Google shares data center security and design best practices
VP, Global Data Centers
GCP NEXT 2016 — San Francisco — Attendees at Google Cloud Platform’s user conference this week got a chance to hear from two of the company’s leaders — Joe Kava, VP of data center operations and Niels Provos, distinguished engineer for security and privacy — on how the company designs, builds, operates and secures its data centers globally. They shared some of the secret sauce that makes Google's data centers so unique and what this means for GCP customers running inside them.
Security and data protectionGoogle’s focus on security and protection of data is a key design criteria. Our physical security features a layered security model, including safeguards like custom-designed electronic access cards, alarms, vehicle access barriers, perimeter fencing, metal detectors and biometrics. The data center floor features laser beam intrusion detection. Our data centers are monitored 24/7 by high-resolution interior and exterior cameras that can detect and track intruders. Access logs, activity records and camera footage are available in case an incident occurs.
Data centers are also routinely patrolled by experienced security guards who have undergone rigorous background checks and training (look closely and you can see a couple of them in this 360 degree data center tour). As you get closer to the data center floor, security measures increase. Access to the data center floor is only possible via a security corridor which implements multi-factor access control using security badges and biometrics. Only approved employees with specific roles may enter. Less than one percent of Google employees will ever set foot in one of our data centers.

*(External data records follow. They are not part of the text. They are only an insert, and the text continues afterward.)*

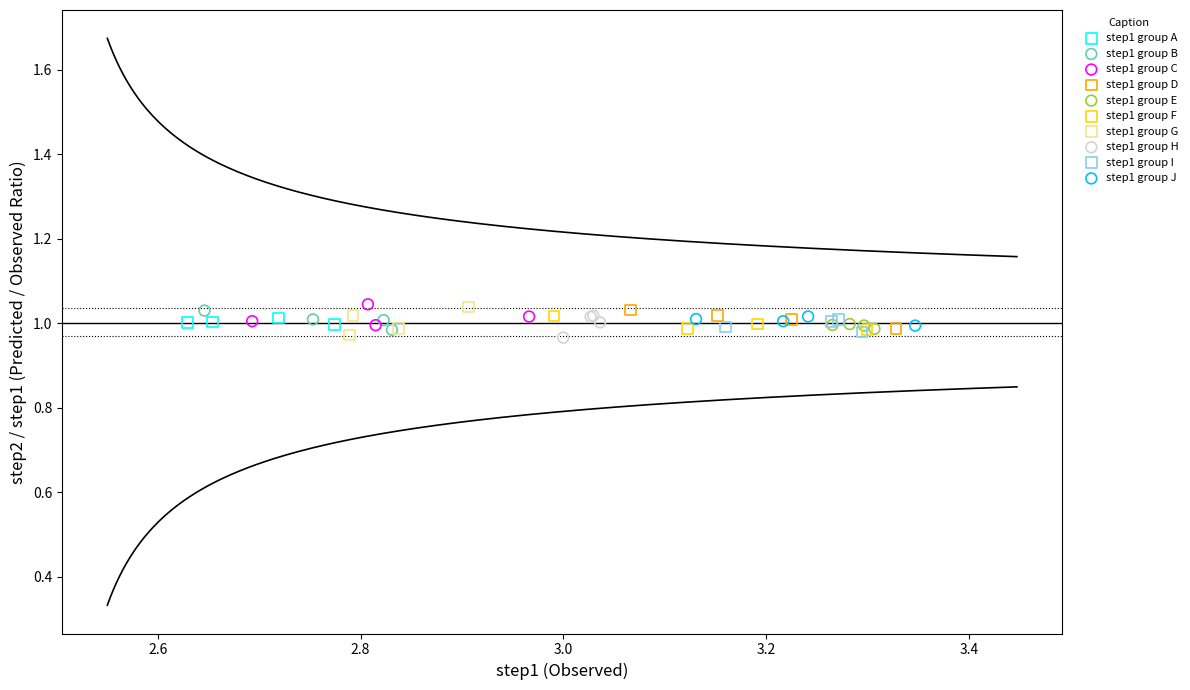

What are all the series names shown in the legend?

step1 group A, step1 group B, step1 group C, step1 group D, step1 group E, step1 group F, step1 group G, step1 group H, step1 group I, step1 group J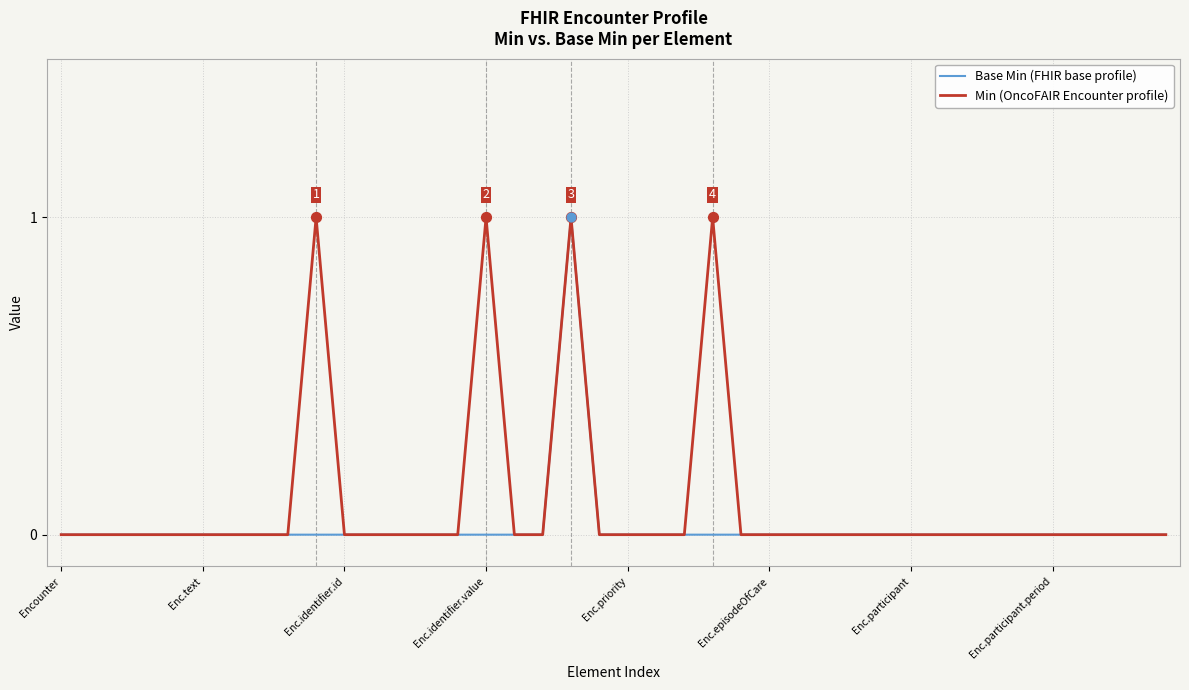

Which series has the largest total across all categories?

Min (OncoFAIR Encounter profile)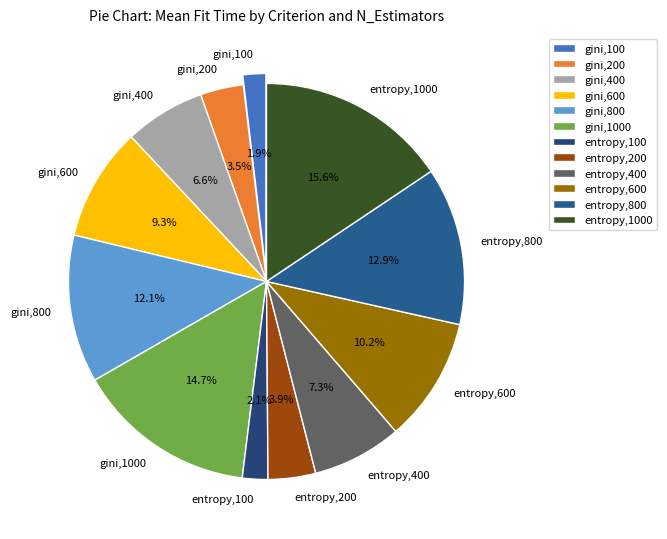

Which category has the biggest portion of the pie?

entropy,1000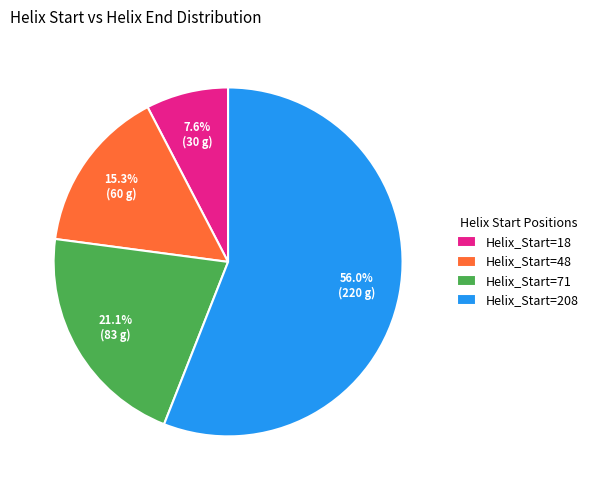

Between Helix_Start=18 and Helix_Start=71, which is larger?

Helix_Start=71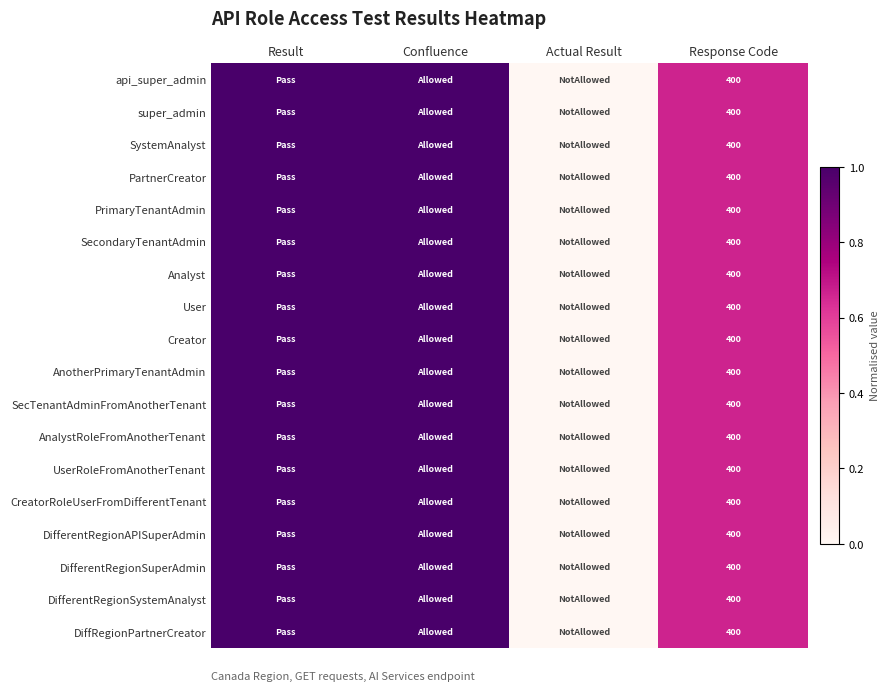

What is the total value across all series at Response Code?

7200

We employ a very strict end-to-end chain of custody for storage, tracking everything from cradle to grave, from the first time a HD goes into a machine until it’s verified clean/erased or destroyed. Information security and physical security go hand-in-hand. Data is most vulnerable to unauthorized access as it travels across the Internet or within networks. For this reason, securing data in transit is a high priority for Google. Data traveling between a customer’s device and Google is encrypted using HTTPS/TLS (Transport Layer Security). Google was the first major cloud provider to enable HTTPS/TLS by default.
We build our own hardware and monitoring systemsGoogle servers don’t include unnecessary components such as video cards, chipsets or peripheral connectors, which can introduce vulnerabilities. Our production servers run a custom-designed operating system (OS) based on a stripped-down and hardened version of Linux. Google’s servers and their OS are designed for the sole purpose of providing Google services. Server resources are dynamically allocated, allowing for flexibility in growth and the ability to adapt quickly and efficiently, adding or reallocating resources based on customer demand.

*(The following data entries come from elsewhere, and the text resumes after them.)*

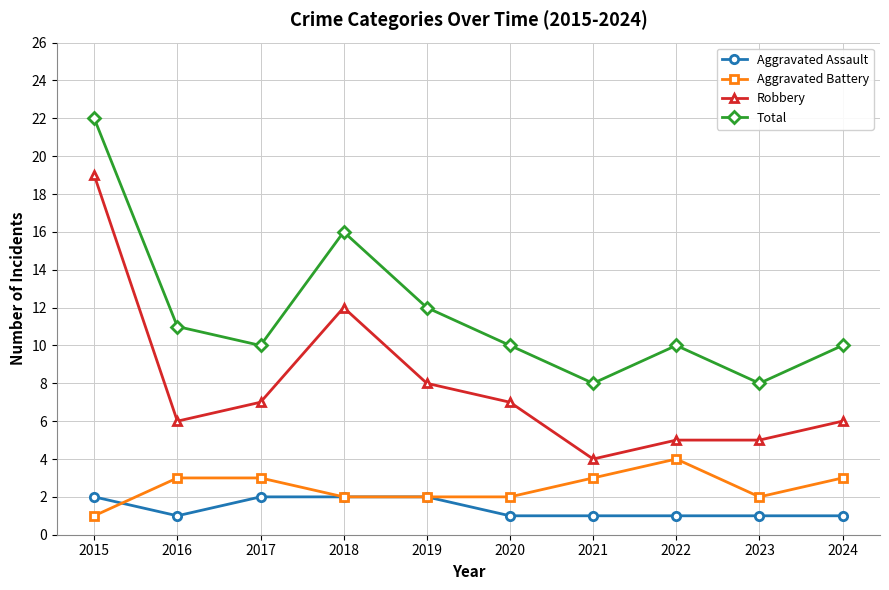

Read the Robbery value at 2020.

7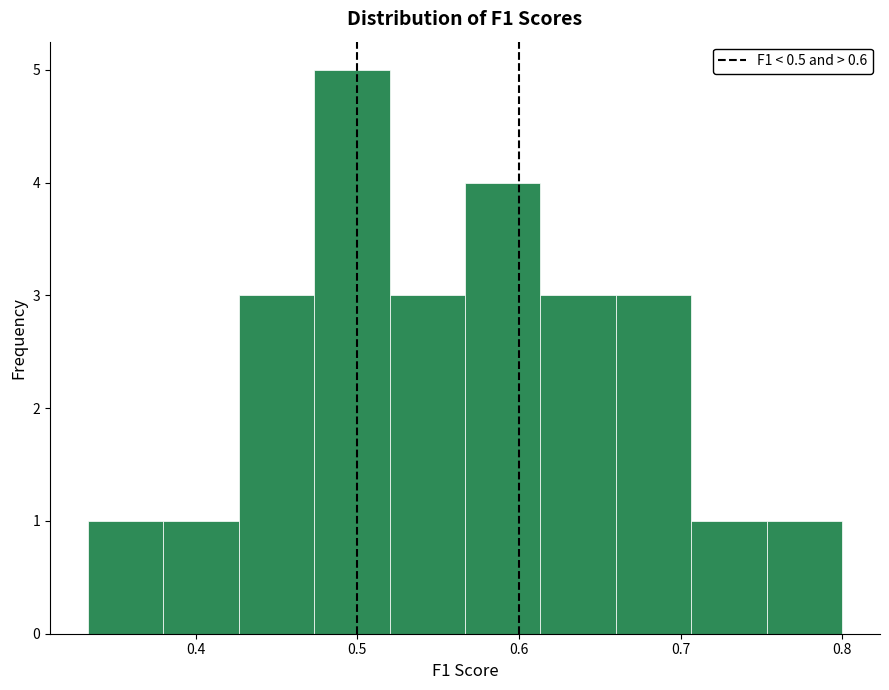

Reading left to right, transcribe this chart: for each bar, give the range it covers on the x-axis and its height. Neither the bar edges nor the heights are printed on the chart, so give them approximately, as read against the axes.

0.33 to 0.38: 1
0.38 to 0.43: 1
0.43 to 0.47: 3
0.47 to 0.52: 5
0.52 to 0.57: 3
0.57 to 0.61: 4
0.61 to 0.66: 3
0.66 to 0.71: 3
0.71 to 0.75: 1
0.75 to 0.80: 1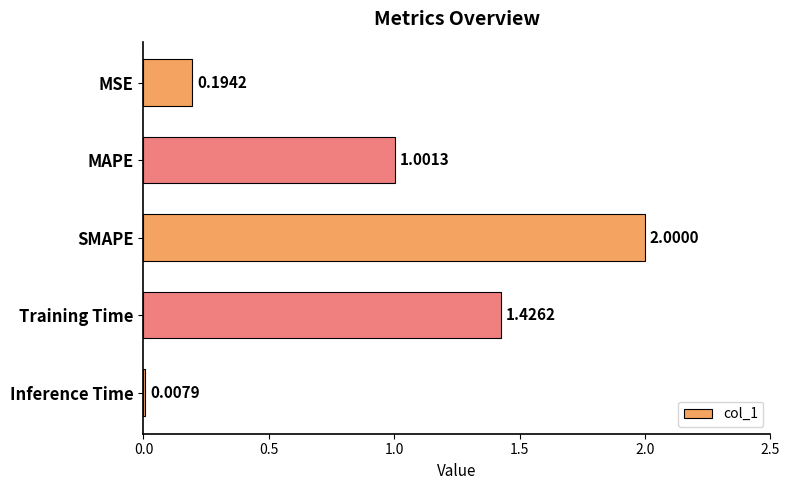

What is the difference between the maximum and minimum values?

2.0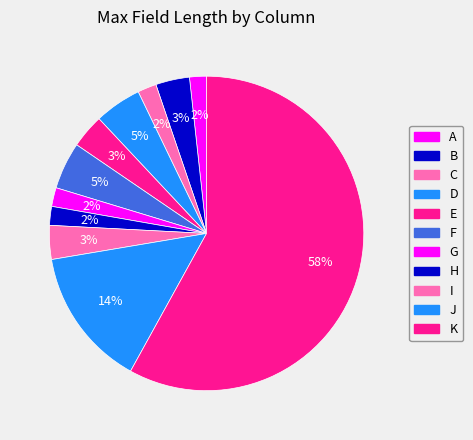

To the nearest percent, what portion does G represent?

2%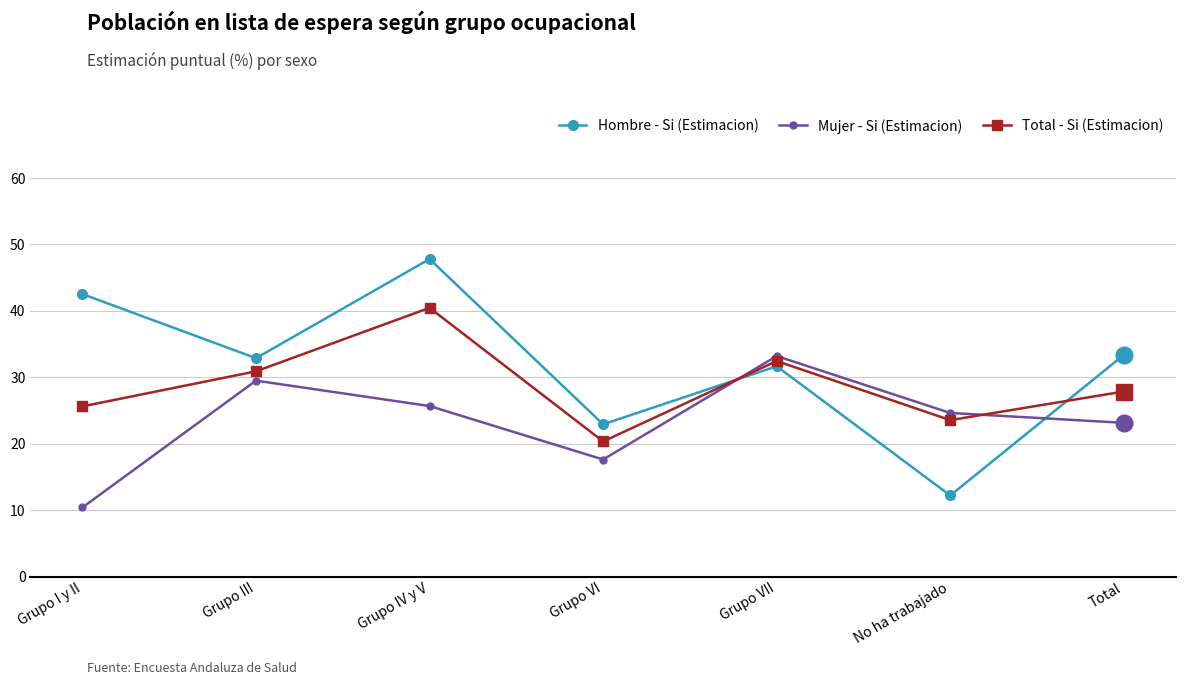

True or false: Mujer - Si (Estimacion) has a value of 25.7 at Grupo IV y V.

True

For these teams to be successful they must have advanced, real-time visibility into the status and functionality of our infrastructure. As you might know, Google is obsessed with data, which is a bit of an understatement. To aid our teams, we've built monitoring and controls systems for all functional areas, from the servers, storage and networking systems, to the electrical distribution, mechanical cooling systems and security systems. We're monitoring all aspects of performance and operations from “chip to chiller.”
Using machine learning to optimize data center operationsTo help in this endeavor, we’re using our machine learning / deep learning algorithms for data center operations. As you can imagine, our data centers are large and complex, with electrical, mechanical and controls systems all working together to deliver optimal performance. Because of the sheer number of interactions and possible settings for these systems, it's impossible for mere mortals to visualize how best to optimize the data center in real time. However, it's fairly trivial for computers to crunch through these possible scenarios and find the optimal settings.
Over the past couple years we've developed this algorithm and trained it with billions of data points from our sites all over the world. We now use this machine learning model to help visualize the data so the operations teams can set up the data center electrical and cooling plants for the optimal, most efficient performance on any given day considering up to 19 independent variables that affect performance. This helps the team identify discontinuities or efficiency inflection points that aren't intuitive.
Powered by renewable energyOn the energy side, we're committed to powering our infrastructure with renewable energy. We're the world's largest private investor in renewable energy. To date we've invested more than $2 billion in renewable energy Power Purchase Agreements. These PPA's are very important because (1) we're buying the entire output of wind and solar farms for long periods, typically 10-20 years, (2) these wind farms are on the same power grids as our data centers, and (3) wind farms and data centers sharing power grids gives the project developer the financial commitment they need to get the project built, so we know our investment is adding renewable power to the grid that wouldn’t otherwise have been added.
For cooling, we've redesigned our fundamental cooling technology on average about every 12-18 months. Along the way, we've developed and pioneered innovations in water-based cooling systems such as seawater cooling, industrial canal water cooling, recycled / grey water cooling, stormwater capture and reuse, rainwater harvesting and thermal energy storage. We've designed data centers that don't use water-based solutions, instead using 100% outside air cooling. The point is there's no "one size fits all" model here. Each data center is designed for the highest performance and highest efficiency for that specific location.